(Saved entries)
----
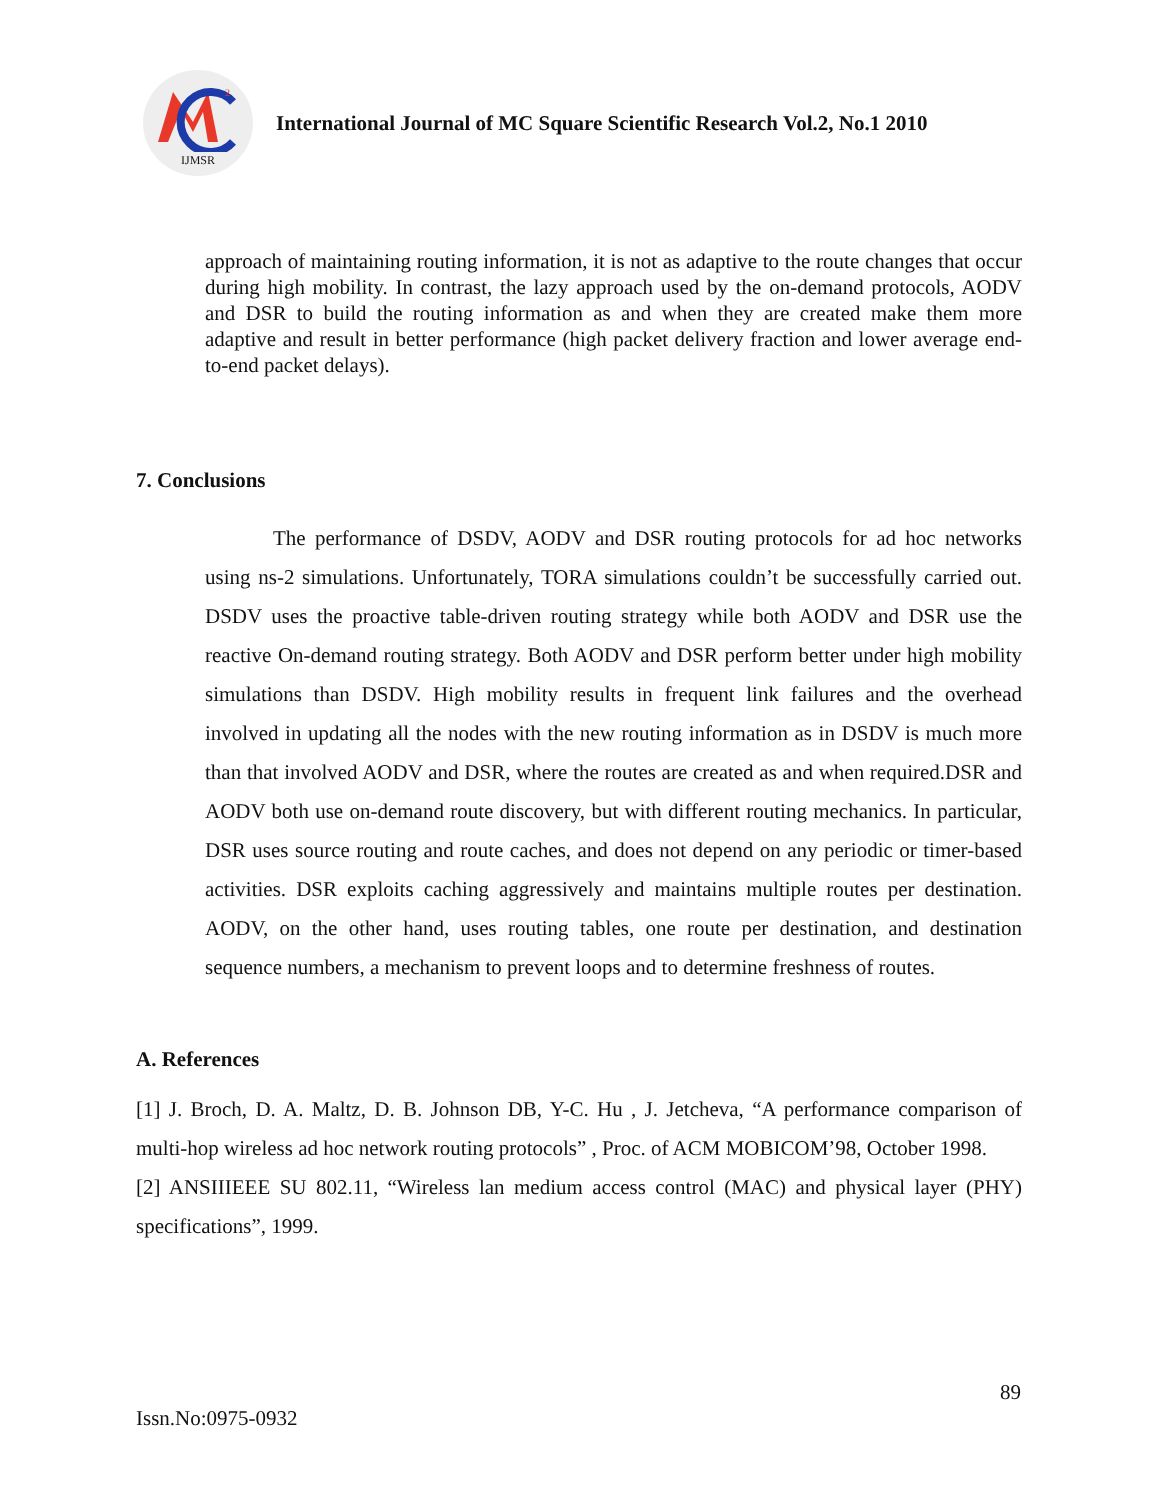2
IJMSR
International Journal of MC Square Scientific Research Vol.2, No.1 2010
approach of maintaining routing information, it is not as adaptive to the route changes that occur during high mobility. In contrast, the lazy approach used by the on-demand protocols, AODV and DSR to build the routing information as and when they are created make them more adaptive and result in better performance (high packet delivery fraction and lower average end-to-end packet delays).
7. Conclusions
The performance of DSDV, AODV and DSR routing protocols for ad hoc networks using ns-2 simulations. Unfortunately, TORA simulations couldn’t be successfully carried out. DSDV uses the proactive table-driven routing strategy while both AODV and DSR use the reactive On-demand routing strategy. Both AODV and DSR perform better under high mobility simulations than DSDV. High mobility results in frequent link failures and the overhead involved in updating all the nodes with the new routing information as in DSDV is much more than that involved AODV and DSR, where the routes are created as and when required.DSR and AODV both use on-demand route discovery, but with different routing mechanics. In particular, DSR uses source routing and route caches, and does not depend on any periodic or timer-based activities. DSR exploits caching aggressively and maintains multiple routes per destination. AODV, on the other hand, uses routing tables, one route per destination, and destination sequence numbers, a mechanism to prevent loops and to determine freshness of routes.
A. References
[1] J. Broch, D. A. Maltz, D. B. Johnson DB, Y-C. Hu , J. Jetcheva, “A performance comparison of multi-hop wireless ad hoc network routing protocols” , Proc. of ACM MOBICOM’98, October 1998.
[2] ANSIIIEEE SU 802.11, “Wireless lan medium access control (MAC) and physical layer (PHY) specifications”, 1999.
89
Issn.No:0975-0932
----
== Problem to solve ==
Only the lines from the start of the records through the line containing "A. References" should be repeated, word for word, with the pictures left out.

== Exercise response ==
2
IJMSR
International Journal of MC Square Scientific Research Vol.2, No.1 2010
approach of maintaining routing information, it is not as adaptive to the route changes that occur during high mobility. In contrast, the lazy approach used by the on-demand protocols, AODV and DSR to build the routing information as and when they are created make them more adaptive and result in better performance (high packet delivery fraction and lower average end-to-end packet delays).
7. Conclusions
The performance of DSDV, AODV and DSR routing protocols for ad hoc networks using ns-2 simulations. Unfortunately, TORA simulations couldn’t be successfully carried out. DSDV uses the proactive table-driven routing strategy while both AODV and DSR use the reactive On-demand routing strategy. Both AODV and DSR perform better under high mobility simulations than DSDV. High mobility results in frequent link failures and the overhead involved in updating all the nodes with the new routing information as in DSDV is much more than that involved AODV and DSR, where the routes are created as and when required.DSR and AODV both use on-demand route discovery, but with different routing mechanics. In particular, DSR uses source routing and route caches, and does not depend on any periodic or timer-based activities. DSR exploits caching aggressively and maintains multiple routes per destination. AODV, on the other hand, uses routing tables, one route per destination, and destination sequence numbers, a mechanism to prevent loops and to determine freshness of routes.
A. References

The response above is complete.